O sócio da Cuatrecasas, Rui Vaz Pereira, afirmou que com a pandemia a litigiosidade laboral cresceu e garantiu que só não aumentou mais devido aos apoios concedidos às empresas, como o lay-off.
Rui Vaz Pereira, sócio da área de laboral da Cuatrecasas, esteve à conversa com a Advocatus e sublinhou que hoje percebe que um bom advogado, para além de ter de ser uma referência em termos técnico-jurídicos, tem de ser um bom gestor, quer a nível económico quer ao de recursos humanos.
Afirmou que com a pandemia a litigiosidade laboral cresceu e garantiu que só não aumentou mais devido aos apoios concedidos às empresas, como o lay-off. Segundo Rui Vaz Pereira, o sócio não é uma “figura esfíngica”, mas antes “alguém de carne e osso”.
Integrou a Cuatrecasas em 2006. Como têm sido estes 15 anos ao serviço da sociedade?
Quando integrei a Cuatrecasas em 2006, como estagiário, aquilo que mais me atraiu na sociedade foi a extraordinária qualidade – técnica e humana – das pessoas que a compunham e a aposta no crescimento orgânico. Por isso, se me perguntassem há 15 anos se imaginava a possibilidade de chegar a sócio, teria respondido que sim. É essa a mensagem que gosto de transmitir aos advogados mais novos: a de que neste escritório, com dedicação e a mentalidade certa, podem fazer carreira e atingir os patamares que pretendem. Nestes 15 anos vi a Cuatrecasas crescer muito a todos os níveis, tornando-se cada vez mais uma referência nacional e internacional no mercado da advocacia, sempre com o foco nos nossos clientes. Tem sido um percurso bastante exigente, mas também extremamente rico em termos pessoais e profissionais, porque tive a oportunidade de trabalhar com advogados extraordinários e em assuntos complexos, nos quais me foi sendo dada cada vez mais autonomia.
Em abril assumiu o cargo de sócio da firma. Como está a correr este novo desafio?

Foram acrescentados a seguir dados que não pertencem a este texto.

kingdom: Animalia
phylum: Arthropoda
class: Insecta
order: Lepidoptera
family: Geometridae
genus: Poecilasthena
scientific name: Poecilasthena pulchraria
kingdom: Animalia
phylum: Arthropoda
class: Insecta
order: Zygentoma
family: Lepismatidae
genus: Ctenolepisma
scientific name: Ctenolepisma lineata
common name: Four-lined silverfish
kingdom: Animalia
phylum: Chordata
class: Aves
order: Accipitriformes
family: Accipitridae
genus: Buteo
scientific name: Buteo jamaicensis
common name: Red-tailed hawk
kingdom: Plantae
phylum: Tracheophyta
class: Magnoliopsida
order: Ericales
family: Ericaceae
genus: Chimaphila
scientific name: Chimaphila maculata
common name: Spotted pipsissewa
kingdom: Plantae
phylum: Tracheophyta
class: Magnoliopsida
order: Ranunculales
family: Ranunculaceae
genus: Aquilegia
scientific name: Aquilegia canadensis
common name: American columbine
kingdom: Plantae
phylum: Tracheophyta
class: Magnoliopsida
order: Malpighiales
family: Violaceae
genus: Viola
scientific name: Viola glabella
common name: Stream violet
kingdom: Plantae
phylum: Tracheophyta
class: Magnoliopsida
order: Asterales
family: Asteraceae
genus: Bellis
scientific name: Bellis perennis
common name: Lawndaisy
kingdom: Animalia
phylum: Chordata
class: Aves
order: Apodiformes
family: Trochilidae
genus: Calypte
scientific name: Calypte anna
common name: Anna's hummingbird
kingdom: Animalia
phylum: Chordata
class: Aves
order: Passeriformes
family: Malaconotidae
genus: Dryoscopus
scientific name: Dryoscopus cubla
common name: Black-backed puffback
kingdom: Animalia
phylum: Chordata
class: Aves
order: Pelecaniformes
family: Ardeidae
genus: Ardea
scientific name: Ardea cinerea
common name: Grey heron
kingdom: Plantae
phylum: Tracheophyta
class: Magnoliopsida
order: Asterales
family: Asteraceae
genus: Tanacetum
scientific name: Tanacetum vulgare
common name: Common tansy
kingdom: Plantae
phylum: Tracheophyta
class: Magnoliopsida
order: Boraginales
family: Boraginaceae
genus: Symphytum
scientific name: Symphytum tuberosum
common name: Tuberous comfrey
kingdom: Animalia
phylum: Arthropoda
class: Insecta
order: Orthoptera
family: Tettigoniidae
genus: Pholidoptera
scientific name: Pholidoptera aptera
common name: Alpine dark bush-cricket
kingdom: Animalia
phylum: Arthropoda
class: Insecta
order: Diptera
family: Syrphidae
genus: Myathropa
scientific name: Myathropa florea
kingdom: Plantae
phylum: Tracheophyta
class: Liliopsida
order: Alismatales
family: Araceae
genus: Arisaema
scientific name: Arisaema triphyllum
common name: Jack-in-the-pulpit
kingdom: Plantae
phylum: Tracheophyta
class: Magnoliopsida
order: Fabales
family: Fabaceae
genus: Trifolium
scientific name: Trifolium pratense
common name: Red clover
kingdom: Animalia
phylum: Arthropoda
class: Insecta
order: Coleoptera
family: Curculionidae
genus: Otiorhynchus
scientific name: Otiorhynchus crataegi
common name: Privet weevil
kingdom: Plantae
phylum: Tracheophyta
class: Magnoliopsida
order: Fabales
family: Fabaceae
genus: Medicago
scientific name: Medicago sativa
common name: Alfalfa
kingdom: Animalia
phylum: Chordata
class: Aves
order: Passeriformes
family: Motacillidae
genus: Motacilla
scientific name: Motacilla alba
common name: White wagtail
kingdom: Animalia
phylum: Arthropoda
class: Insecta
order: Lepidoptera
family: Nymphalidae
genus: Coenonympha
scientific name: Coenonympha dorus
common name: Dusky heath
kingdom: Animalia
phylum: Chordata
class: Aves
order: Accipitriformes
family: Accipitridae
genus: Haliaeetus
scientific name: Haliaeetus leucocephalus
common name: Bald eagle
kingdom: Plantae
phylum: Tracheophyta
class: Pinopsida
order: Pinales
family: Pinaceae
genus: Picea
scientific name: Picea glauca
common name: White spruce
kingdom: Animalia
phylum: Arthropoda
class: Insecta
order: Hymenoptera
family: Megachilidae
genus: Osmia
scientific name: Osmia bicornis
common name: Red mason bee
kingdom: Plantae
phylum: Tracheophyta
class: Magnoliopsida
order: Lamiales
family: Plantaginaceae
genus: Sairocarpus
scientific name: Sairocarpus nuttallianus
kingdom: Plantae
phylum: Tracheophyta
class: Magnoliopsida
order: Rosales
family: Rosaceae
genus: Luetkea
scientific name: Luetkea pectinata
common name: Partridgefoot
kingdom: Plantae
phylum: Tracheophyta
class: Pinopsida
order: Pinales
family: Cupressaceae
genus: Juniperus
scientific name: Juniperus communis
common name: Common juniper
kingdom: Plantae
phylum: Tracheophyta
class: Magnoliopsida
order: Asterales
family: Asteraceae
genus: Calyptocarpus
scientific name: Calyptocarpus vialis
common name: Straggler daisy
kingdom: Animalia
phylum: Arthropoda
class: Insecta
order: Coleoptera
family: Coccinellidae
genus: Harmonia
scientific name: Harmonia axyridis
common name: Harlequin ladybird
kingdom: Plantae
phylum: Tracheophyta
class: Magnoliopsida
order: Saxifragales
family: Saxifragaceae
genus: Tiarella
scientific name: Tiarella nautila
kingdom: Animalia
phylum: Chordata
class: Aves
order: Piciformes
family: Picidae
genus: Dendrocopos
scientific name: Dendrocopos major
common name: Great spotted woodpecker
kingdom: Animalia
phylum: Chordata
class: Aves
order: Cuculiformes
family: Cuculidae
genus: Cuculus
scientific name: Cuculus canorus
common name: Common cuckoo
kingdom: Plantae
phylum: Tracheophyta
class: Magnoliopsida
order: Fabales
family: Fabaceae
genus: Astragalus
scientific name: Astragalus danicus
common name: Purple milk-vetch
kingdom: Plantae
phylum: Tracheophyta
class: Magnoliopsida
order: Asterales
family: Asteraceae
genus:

Tem sido um ano muito desafiante, com a passagem a sócio em abril e com a passagem a coordenador do departamento de direito laboral a partir de julho. Na Cuatrecasas somos preparados desde cedo para desenvolver ao máximo as nossas capacidades enquanto advogados, pelo que, em certa medida, a passagem a sócio foi um passo natural nessa evolução. É claro que existem aspetos relativamente aos quais tenho de dedicar mais atenção agora que sou sócio e esses têm a sua curva de aprendizagem. Contudo, tenho a sorte de poder contar com o apoio dos meus sócios, com um departamento fantástico e com uma organização incansável, o que sem dúvida me tem ajudado bastante.
O sócio não é uma figura esfíngica, mas alguém de carne e osso que, no caso da nossa firma, deve ser a personificação daquilo que é o ADN Cuatrecasas.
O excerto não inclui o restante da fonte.